* **SOURCE RECORDS**
______________________________

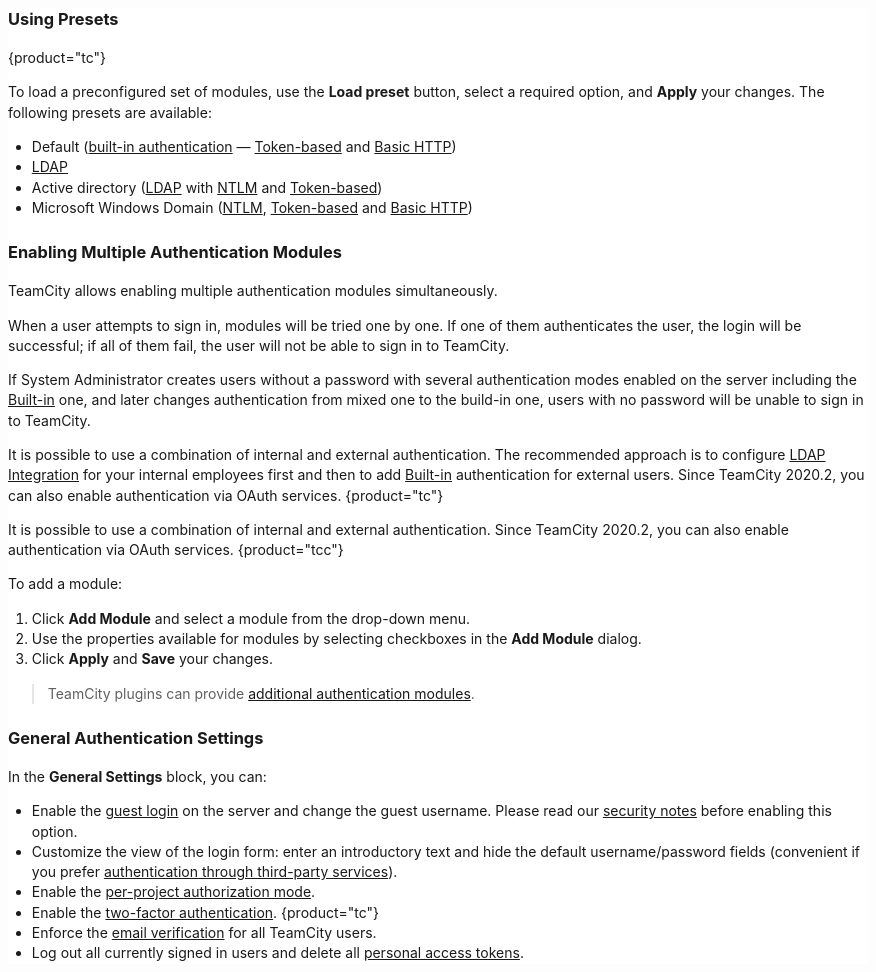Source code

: ### Using Presets
{product="tc"}

To load a preconfigured set of modules, use the __Load preset__ button, select a required option, and __Apply__ your changes. The following presets are available:
* Default ([built-in authentication](#Built-in+Authentication) — [Token-based](#Token-Based+Authentication) and [Basic HTTP](accessing-server-by-http.md))
* [LDAP](ldap-integration.md)
* Active directory ([LDAP](ldap-integration.md) with [NTLM](ntlm-http-authentication.md) and [Token-based](https://www.jetbrains.com/help/teamcity/rest/manage-users.html#Manage+Access+Tokens))
* Microsoft Windows Domain ([NTLM](ntlm-http-authentication.md), [Token-based](https://www.jetbrains.com/help/teamcity/rest/manage-users.html#Manage+Access+Tokens) and [Basic HTTP](https://www.jetbrains.com/help/teamcity/rest/teamcity-rest-api-documentation.html#REST+Authentication))

### Enabling Multiple Authentication Modules

TeamCity allows enabling multiple authentication modules simultaneously.

When a user attempts to sign in, modules will be tried one by one. If one of them authenticates the user, the login will be successful; if all of them fail, the user will not be able to sign in to TeamCity.

<warning>

If System Administrator creates users without a password with several authentication modes enabled on the server including the [Built-in](#Built-in+Authentication) one, and later changes authentication from mixed one to the build-in one, users with no password will be unable to sign in to TeamCity.
</warning>

It is possible to use a combination of internal and external authentication. The recommended approach is to configure [LDAP Integration](ldap-integration.md) for your internal employees first and then to add [Built-in](#Built-in+Authentication) authentication for external users. Since TeamCity 2020.2, you can also enable authentication via OAuth services.
{product="tc"}

It is possible to use a combination of internal and external authentication. Since TeamCity 2020.2, you can also enable authentication via OAuth services.
{product="tcc"}

To add a module:
1. Click __Add Module__ and select a module from the drop-down menu.
2. Use the properties available for modules by selecting checkboxes in the __Add Module__ dialog.
3. Click __Apply__ and __Save__ your changes.

>TeamCity plugins can provide [additional authentication modules](https://plugins.jetbrains.com/docs/teamcity/custom-authentication-module.html).

### General Authentication Settings

In the __General Settings__ block, you can:
* Enable the [guest login](enabling-guest-login.md) on the server and change the guest username. Please read our [security notes](security-notes.md#caution-guest-login) before enabling this option.
* Customize the view of the login form: enter an introductory text and hide the default username/password fields (convenient if you prefer [authentication through third-party services](#HTTP+%2F+SSO+Authentication+Modules)).
* Enable the [per-project authorization mode](managing-roles-and-permissions.md#Changing+Authorization+Mode).
* Enable the [two-factor authentication](managing-two-factor-authentication.md).
{product="tc"}
* Enforce the [email verification](enabling-email-verification.md) for all TeamCity users.
* Log out all currently signed in users and delete all [personal access tokens](configuring-your-user-profile.md#Managing+Access+Tokens).
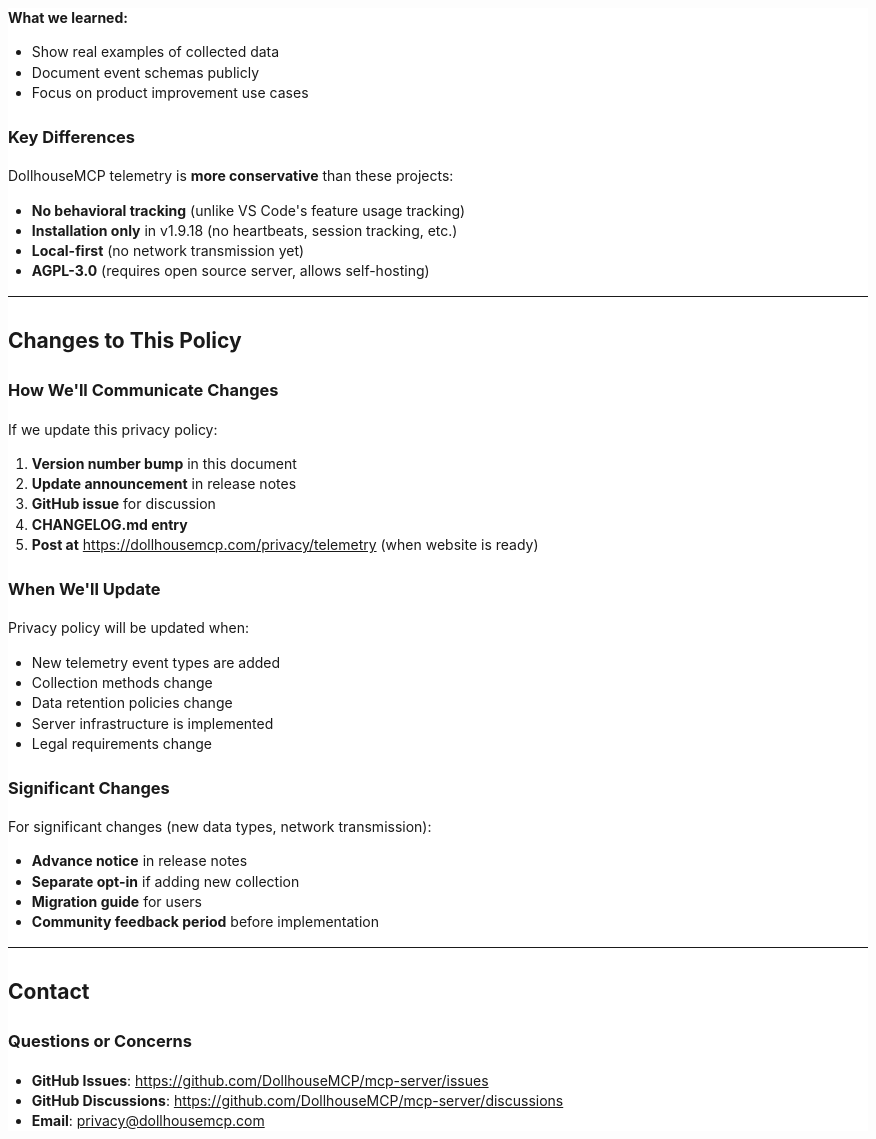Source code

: **What we learned:**
- Show real examples of collected data
- Document event schemas publicly
- Focus on product improvement use cases

### Key Differences

DollhouseMCP telemetry is **more conservative** than these projects:

- **No behavioral tracking** (unlike VS Code's feature usage tracking)
- **Installation only** in v1.9.18 (no heartbeats, session tracking, etc.)
- **Local-first** (no network transmission yet)
- **AGPL-3.0** (requires open source server, allows self-hosting)

---

## Changes to This Policy

### How We'll Communicate Changes

If we update this privacy policy:

1. **Version number bump** in this document
2. **Update announcement** in release notes
3. **GitHub issue** for discussion
4. **CHANGELOG.md entry**
5. **Post at** https://dollhousemcp.com/privacy/telemetry (when website is ready)

### When We'll Update

Privacy policy will be updated when:
- New telemetry event types are added
- Collection methods change
- Data retention policies change
- Server infrastructure is implemented
- Legal requirements change

### Significant Changes

For significant changes (new data types, network transmission):
- **Advance notice** in release notes
- **Separate opt-in** if adding new collection
- **Migration guide** for users
- **Community feedback period** before implementation

---

## Contact

### Questions or Concerns

- **GitHub Issues**: https://github.com/DollhouseMCP/mcp-server/issues
- **GitHub Discussions**: https://github.com/DollhouseMCP/mcp-server/discussions
- **Email**: privacy@dollhousemcp.com
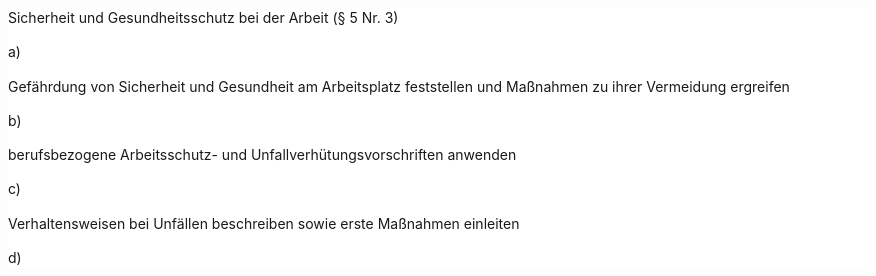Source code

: </td>

<td style="border-bottom: 0.5pt solid ; " rowspan="4" align="left" valign="top" charoff="50">

Sicherheit und Gesundheitsschutz bei der Arbeit (§ 5 Nr. 3)

</td>

<td style align="left" valign="top" charoff="50">

a)

</td>

<td style align="left" valign="top" charoff="50">

Gefährdung von Sicherheit und Gesundheit am Arbeitsplatz feststellen und
Maßnahmen zu ihrer Vermeidung ergreifen

</td>

</tr>

<tr>

<td style align="left" valign="top" charoff="50">

b)

</td>

<td style align="left" valign="top" charoff="50">

berufsbezogene Arbeitsschutz- und Unfallverhütungsvorschriften anwenden

</td>

</tr>

<tr>

<td style align="left" valign="top" charoff="50">

c)

</td>

<td style align="left" valign="top" charoff="50">

Verhaltensweisen bei Unfällen beschreiben sowie erste Maßnahmen
einleiten

</td>

</tr>

<tr style="border-bottom: 0.5pt solid ; ">

<td style="border-bottom: 0.5pt solid ; " align="left" valign="top" charoff="50">

d)

</td>

<td style="border-bottom: 0.5pt solid ; " align="left" valign="top" charoff="50">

______________________________

Please rewrite the entries from the line that has "berufsbezogene Arbeitsschutz- und" through the last line of the entries, substituting "Notfällen" for "Unfällen" and changing nothing else.

berufsbezogene Arbeitsschutz- und Unfallverhütungsvorschriften anwenden

</td>

</tr>

<tr>

<td style align="left" valign="top" charoff="50">

c)

</td>

<td style align="left" valign="top" charoff="50">

Verhaltensweisen bei Notfällen beschreiben sowie erste Maßnahmen
einleiten

</td>

</tr>

<tr style="border-bottom: 0.5pt solid ; ">

<td style="border-bottom: 0.5pt solid ; " align="left" valign="top" charoff="50">

d)

</td>

<td style="border-bottom: 0.5pt solid ; " align="left" valign="top" charoff="50">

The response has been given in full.